The number of insider attacks (Afghans in uniform attacking their Coalition partners) has been on the rise, from two attacks in 2008 to 46 attacks in 2012. The 2012 attacks resulted in 62 Coalition deaths, 35 of them US personnel. This accounts for more than 11% of all US casualties and 15% of all US casualties resulting from hostile actions in 2012... In addition, insider attacks by ANSF personnel (or individuals posing as ANSF personnel) against other ANSF personnel rose from three in 2008 to 29 in 2012 (through the end of September).

This quarter, insider attacks continued. On March 8, two US soldiers and two Afghan soldiers were killed and 10 US soldiers were wounded in Wardak when an Afghan in uniform opened fire on them. According to media accounts of the incident, Coalition forces quickly returned fire and killed the attacker. This was the third insider attack in 2013. In separate incidents this year, a British soldier was killed on January 7 and a US contractor was killed on March 8.

In addition to insider attacks aimed primarily at US and Coalition forces, insider attacks by Afghan police and soldiers against their colleagues continued this quarter. Notably, 17 US-trained Afghan Local Police (ALP) personnel in Ghazni were killed February 27 after one of their own drugged and shot them, stole their weapons, and fled, according to a media report. The Taliban claimed responsibility for that attack. In an incident on March 21, an ALP member killed five other Afghan police personnel in Badghis.

The good news is that the number of insider or so-called green-on-blue attacks in Afghanistan appears to be well below last year's pace – attributable to better vetting of recruits, the presence of fewer US soldiers, and far more controlled training environments introduced in response to last year's toll.

And it shouldn't be forgotten that the vast majority of Afghan soldiers and police are fighting for little pay, often far from home, against the Taliban, and are bearing the brunt of the casualties.
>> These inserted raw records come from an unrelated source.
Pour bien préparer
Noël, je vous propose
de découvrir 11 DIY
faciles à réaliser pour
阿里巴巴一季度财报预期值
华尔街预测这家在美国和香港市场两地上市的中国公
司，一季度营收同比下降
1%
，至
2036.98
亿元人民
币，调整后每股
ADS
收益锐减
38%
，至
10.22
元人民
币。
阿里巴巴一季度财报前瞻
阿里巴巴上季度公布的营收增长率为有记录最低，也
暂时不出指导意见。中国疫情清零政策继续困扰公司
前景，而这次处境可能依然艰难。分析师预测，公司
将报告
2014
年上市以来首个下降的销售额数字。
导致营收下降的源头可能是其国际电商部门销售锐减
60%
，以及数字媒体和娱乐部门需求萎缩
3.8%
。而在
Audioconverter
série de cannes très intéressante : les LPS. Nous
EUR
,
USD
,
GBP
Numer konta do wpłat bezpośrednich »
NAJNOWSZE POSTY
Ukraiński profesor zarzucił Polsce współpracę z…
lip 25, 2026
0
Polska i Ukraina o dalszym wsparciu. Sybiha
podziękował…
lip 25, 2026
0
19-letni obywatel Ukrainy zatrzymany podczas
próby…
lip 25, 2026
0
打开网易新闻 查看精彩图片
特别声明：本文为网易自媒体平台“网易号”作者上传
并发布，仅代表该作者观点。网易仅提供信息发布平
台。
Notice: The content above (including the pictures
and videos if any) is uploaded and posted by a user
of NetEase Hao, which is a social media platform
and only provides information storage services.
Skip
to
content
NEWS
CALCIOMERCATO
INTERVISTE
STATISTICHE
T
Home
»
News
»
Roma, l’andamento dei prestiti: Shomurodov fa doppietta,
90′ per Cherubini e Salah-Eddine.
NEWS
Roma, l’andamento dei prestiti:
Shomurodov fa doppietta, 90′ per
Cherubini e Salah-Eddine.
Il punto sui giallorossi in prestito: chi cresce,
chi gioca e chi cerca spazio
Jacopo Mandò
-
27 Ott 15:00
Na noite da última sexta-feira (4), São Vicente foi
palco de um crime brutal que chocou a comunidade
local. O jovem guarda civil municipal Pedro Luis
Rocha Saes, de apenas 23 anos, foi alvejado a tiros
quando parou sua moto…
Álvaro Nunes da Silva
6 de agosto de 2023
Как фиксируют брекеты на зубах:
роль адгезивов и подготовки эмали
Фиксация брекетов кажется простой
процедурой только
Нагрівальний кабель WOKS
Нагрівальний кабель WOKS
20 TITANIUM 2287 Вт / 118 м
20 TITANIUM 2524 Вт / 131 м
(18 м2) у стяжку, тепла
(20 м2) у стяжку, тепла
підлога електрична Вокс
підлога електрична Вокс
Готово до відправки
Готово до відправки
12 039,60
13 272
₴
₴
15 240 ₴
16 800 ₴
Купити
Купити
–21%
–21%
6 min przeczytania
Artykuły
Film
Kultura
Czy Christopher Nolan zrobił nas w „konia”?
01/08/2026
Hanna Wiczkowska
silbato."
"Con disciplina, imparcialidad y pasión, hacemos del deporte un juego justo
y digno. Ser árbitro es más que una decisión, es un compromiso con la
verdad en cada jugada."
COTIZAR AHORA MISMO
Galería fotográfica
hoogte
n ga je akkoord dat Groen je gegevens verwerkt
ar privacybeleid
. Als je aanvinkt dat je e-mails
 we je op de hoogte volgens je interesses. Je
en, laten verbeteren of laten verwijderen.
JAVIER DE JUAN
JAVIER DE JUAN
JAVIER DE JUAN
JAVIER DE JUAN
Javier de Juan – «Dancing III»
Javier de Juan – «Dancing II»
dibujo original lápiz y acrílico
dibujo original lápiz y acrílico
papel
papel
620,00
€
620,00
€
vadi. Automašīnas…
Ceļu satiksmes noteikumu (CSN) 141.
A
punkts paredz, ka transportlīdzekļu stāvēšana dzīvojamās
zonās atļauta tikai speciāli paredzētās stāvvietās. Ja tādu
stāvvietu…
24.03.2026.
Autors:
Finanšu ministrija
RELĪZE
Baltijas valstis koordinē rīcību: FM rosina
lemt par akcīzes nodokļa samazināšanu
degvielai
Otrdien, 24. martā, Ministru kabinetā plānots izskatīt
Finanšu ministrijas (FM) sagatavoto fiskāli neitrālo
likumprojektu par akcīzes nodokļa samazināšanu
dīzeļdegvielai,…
The NATO coalition in Afghanistan reports that Afghan soldier and police averaged 535 deaths a month last year (6,420 for the full year). The foreign coalition's death toll for the year was 402, with 310 of those US troops. 

And troops loyal to the central government are often the victims of traitorous colleagues as well, as SIGAR points out. As the US and other foreign militaries continue their withdrawal from Afghanistan (the current schedule is for foreign forces to be mostly gone by December 2014), Taliban incentives to strike out at Afghan forces, both covertly and overtly, will increase.

The Afghan Local Police (ALP) members that have been used as a sort of gendarmerie in rural Afghanistan are likely to remain a particular target, SIGAR writes.

"The Taliban’s senior leadership considers the ALP the top threat to the insurgency’s ability to control the population and threaten the Afghan government, according to (the US Department of Defense). Insurgents attack ALP units up to 10 times more often than other ANSF components," the report says. "ALP members are recruited locally, recommended by village elders, and assigned to protect their home villages. Because they are a local force, the ALP has demonstrated 'a unique resilience' against infiltration by the Taliban 'as anyone outside the area would be immediately recognized as a foreigner'" the authors write, quoting a Pentagon official.